Please pull out each line of the listing that contains the word "position" and copy it unchanged.

◆ **Dataset records**:
☆ ☆ ☆ ☆ ☆ ☆ ☆
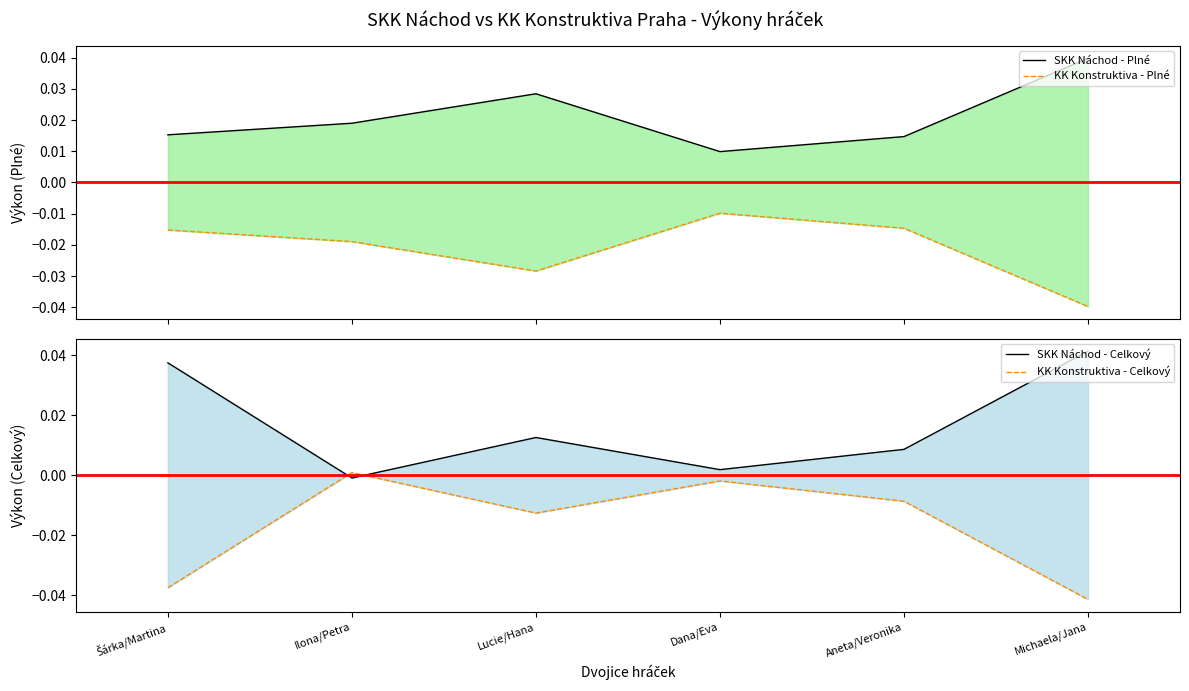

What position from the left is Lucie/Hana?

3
☆ ☆ ☆ ☆ ☆ ☆ ☆
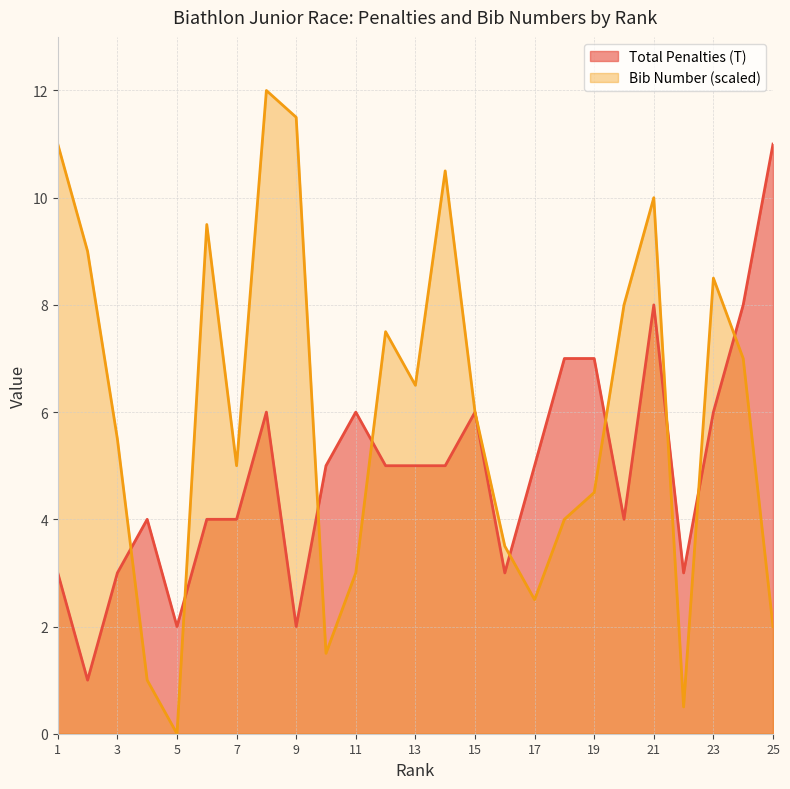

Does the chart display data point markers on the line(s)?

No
☆ ☆ ☆ ☆ ☆ ☆ ☆
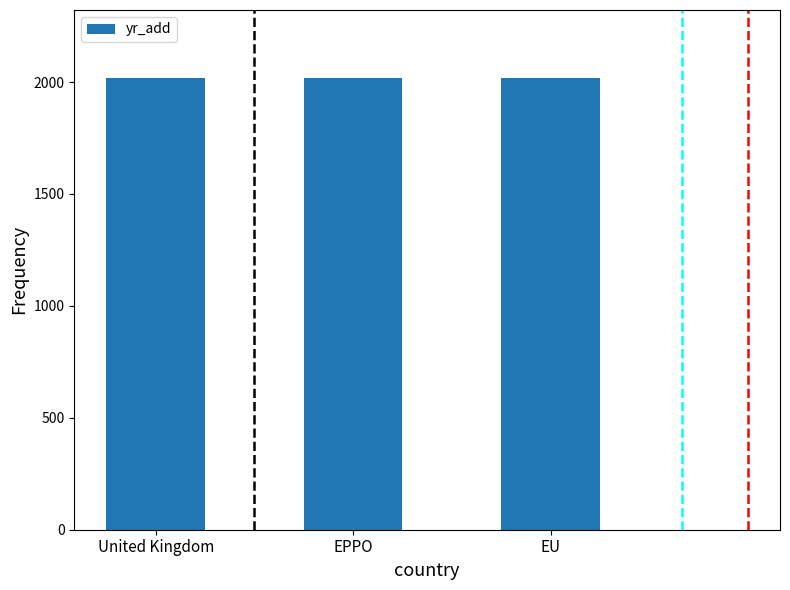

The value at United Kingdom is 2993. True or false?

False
☆ ☆ ☆ ☆ ☆ ☆ ☆
◆ **Exercise response**:
What position from the left is Lucie/Hana?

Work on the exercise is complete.